It would seriously hurt participation numbers. Most top contenders don't cheat because they have respect for competitive programming. The main goals of USACO are to increase interest in informatics and eventually select the IOI team, both of which the current system does pretty well on despite flaws.

If you have good way to prevent the (probably minimal) cheating without hindering those goals, it would be great, but your current suggestions hurt maximizing participation and awareness.

How can you do this?

Historically, I've aced all problems not written by Benq in-contest. But I also get like 0 cases on his, so I can never pass silver. Hopefully cutoff will be 700 for silver this time again.

P1: If Farmer John only adds haybales, we can solve the problem by maintaining a segtree/BBST of unused time intervals, using binary-search-on-segtree to find how long the new haybale lasts. Then, we can use a standard trick where we divide-and-conquer on updates/queries in order make the updates incremental-only.

Think of each haybale update as an interval of queries which it affects before it's overwritten. We can essentially form a segtree over the queries, and each update applies to $$$O(\log(U))$$$ nodes of this segtree. Then, we'll dfs through this segtree, when we reach a node, we apply all updates which cover that node, and then recurse into its children; when we're ready to leave the node, roll back all updates. This takes $$$O(U \log^2(U))$$$ time.

P3: My solution is pretty funny. Note that, as K increases, we should take a superset of the previous vertices, since adding more vertices only decreases marginal costs of adding more. Also, we can solve the problem for a single value of K using a simple tree-dp of whether we use each vertex or not.

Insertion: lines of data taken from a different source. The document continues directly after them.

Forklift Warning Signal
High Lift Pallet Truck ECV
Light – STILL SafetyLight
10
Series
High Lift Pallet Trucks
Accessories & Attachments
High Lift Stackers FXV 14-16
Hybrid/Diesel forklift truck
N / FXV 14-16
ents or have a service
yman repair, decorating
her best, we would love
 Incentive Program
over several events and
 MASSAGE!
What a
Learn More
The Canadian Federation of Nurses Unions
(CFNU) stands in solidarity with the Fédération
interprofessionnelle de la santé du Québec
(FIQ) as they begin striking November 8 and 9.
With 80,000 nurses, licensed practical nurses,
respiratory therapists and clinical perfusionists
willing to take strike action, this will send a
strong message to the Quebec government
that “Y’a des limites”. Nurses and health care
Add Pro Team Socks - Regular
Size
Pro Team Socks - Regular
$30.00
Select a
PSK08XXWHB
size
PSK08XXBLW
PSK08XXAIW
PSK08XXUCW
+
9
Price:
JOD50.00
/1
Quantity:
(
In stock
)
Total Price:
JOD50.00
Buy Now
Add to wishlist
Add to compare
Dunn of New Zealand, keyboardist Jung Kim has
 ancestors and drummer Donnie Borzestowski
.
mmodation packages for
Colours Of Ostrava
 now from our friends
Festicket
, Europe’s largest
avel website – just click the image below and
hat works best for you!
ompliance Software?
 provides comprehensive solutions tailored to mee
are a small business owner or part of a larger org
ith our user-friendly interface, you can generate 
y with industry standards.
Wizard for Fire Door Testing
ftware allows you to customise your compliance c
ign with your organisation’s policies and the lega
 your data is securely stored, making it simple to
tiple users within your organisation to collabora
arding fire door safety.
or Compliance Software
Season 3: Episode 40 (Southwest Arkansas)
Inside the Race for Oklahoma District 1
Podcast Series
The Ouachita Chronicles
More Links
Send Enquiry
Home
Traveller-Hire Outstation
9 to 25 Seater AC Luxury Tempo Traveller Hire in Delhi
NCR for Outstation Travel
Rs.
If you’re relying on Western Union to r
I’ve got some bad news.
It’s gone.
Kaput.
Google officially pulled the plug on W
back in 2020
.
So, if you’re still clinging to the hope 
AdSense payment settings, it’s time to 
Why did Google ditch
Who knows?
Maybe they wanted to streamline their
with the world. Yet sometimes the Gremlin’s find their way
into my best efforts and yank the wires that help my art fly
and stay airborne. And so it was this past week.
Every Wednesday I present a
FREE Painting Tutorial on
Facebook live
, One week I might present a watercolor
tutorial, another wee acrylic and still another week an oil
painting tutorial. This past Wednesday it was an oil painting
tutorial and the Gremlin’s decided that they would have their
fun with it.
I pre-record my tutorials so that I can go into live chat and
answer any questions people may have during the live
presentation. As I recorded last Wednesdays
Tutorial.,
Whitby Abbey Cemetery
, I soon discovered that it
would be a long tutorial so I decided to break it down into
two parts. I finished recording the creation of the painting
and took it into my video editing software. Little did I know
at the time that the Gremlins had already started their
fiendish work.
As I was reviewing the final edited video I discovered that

Now, let's run the DP solve the problem for each value of K from 1 to N, using a few optimizations. First, before running anything, let's prune the tree of useless leaves (which don't have any special nodes) and then compress long paths of non-special vertices. Next, when we solve a future value of K, only do the tree-dp starting from unused edges/vertices; we can do this by maintaining a list of unused edges and shrinking it as we use them.

Now, because we compressed the tree, the number of unused compressed edges is at most twice the current number of components. Furthermore, after running for K iterations, the current number of components is at most N/K + 1, since otherwise we could just take all vertices. Thus, if we run the tree-dp only on the unused portions of the compressed tree, our total runtime is at most $$$N/1 + N/2 + ... = O(N \log(N))$$$

EDIT: Actually, the runtime of this algorithm is $$$O(N)$$$. Note that, after solving a particular value of $$$K$$$, the number of connected components is at most $$$ans[K] - ans[K-1]$$$; otherwise, we would have a better solution for $$$K-1$$$. Thus, if we add these all up, the total runtime is at most $$$ans[N] - ans[0] + O(N)$$$. We know that $$$ans[N] \le 2N$$$, so the total runtime is $$$O(N)$$$.

How to check if a number of moonies can satisfy the requirement?